#### [WORKING DATA]
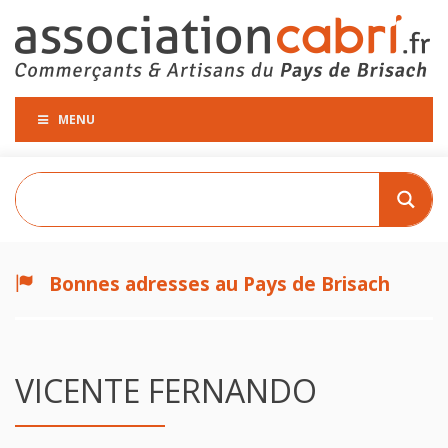
MENU
Bonnes adresses au Pays de Brisach
VICENTE FERNANDO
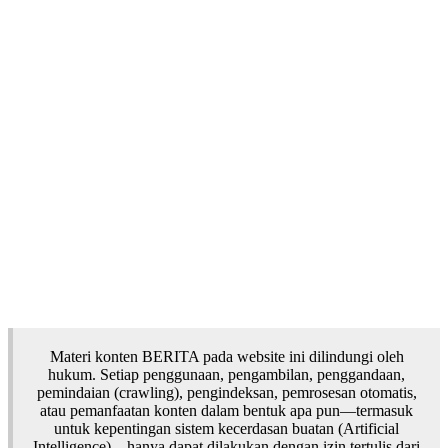
Materi konten BERITA pada website ini dilindungi oleh
hukum. Setiap penggunaan, pengambilan, penggandaan,
pemindaian (crawling), pengindeksan, pemrosesan otomatis,
atau pemanfaatan konten dalam bentuk apa pun—termasuk
untuk kepentingan sistem kecerdasan buatan (Artificial
Intelligence)—hanya dapat dilakukan dengan izin tertulis dari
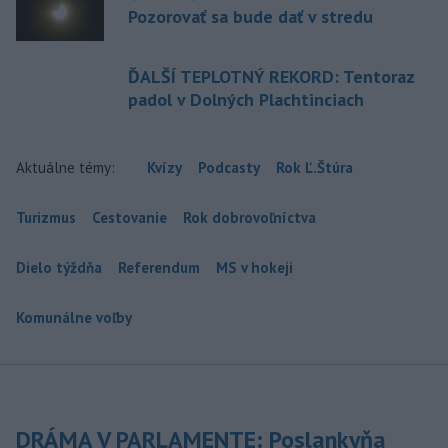
Pozorovať sa bude dať v stredu
ĎALŠÍ TEPLOTNÝ REKORD: Tentoraz
padol v Dolných Plachtinciach
Aktuálne témy:
Kvízy
Podcasty
Rok Ľ.Štúra
Turizmus
Cestovanie
Rok dobrovoľníctva
Dielo týždňa
Referendum
MS v hokeji
Komunálne voľby
DRÁMA V PARLAMENTE: Poslankyňa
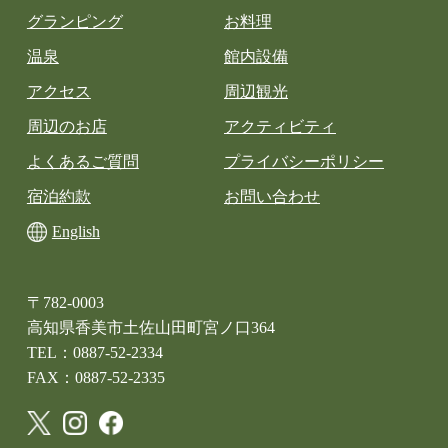
グランピング
お料理
温泉
館内設備
アクセス
周辺観光
周辺のお店
アクティビティ
よくあるご質問
プライバシーポリシー
宿泊約款
お問い合わせ
English
〒782-0003
高知県香美市土佐山田町宮ノ口364
TEL：0887-52-2334
FAX：0887-52-2335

#### [WRITTEN TASK]
Could you update the data above, starting at the line that contains "Materi konten BERITA" and ending at the end of the data, so that "hukum" becomes "undang-undang" and nothing else changes? Leave the pictures out of your answer.

#### [ANSWER BOX]
Materi konten BERITA pada website ini dilindungi oleh
undang-undang. Setiap penggunaan, pengambilan, penggandaan,
pemindaian (crawling), pengindeksan, pemrosesan otomatis,
atau pemanfaatan konten dalam bentuk apa pun—termasuk
untuk kepentingan sistem kecerdasan buatan (Artificial
Intelligence)—hanya dapat dilakukan dengan izin tertulis dari
Pozorovať sa bude dať v stredu
ĎALŠÍ TEPLOTNÝ REKORD: Tentoraz
padol v Dolných Plachtinciach
Aktuálne témy:
Kvízy
Podcasty
Rok Ľ.Štúra
Turizmus
Cestovanie
Rok dobrovoľníctva
Dielo týždňa
Referendum
MS v hokeji
Komunálne voľby
DRÁMA V PARLAMENTE: Poslankyňa
グランピング
お料理
温泉
館内設備
アクセス
周辺観光
周辺のお店
アクティビティ
よくあるご質問
プライバシーポリシー
宿泊約款
お問い合わせ
English
〒782-0003
高知県香美市土佐山田町宮ノ口364
TEL：0887-52-2334
FAX：0887-52-2335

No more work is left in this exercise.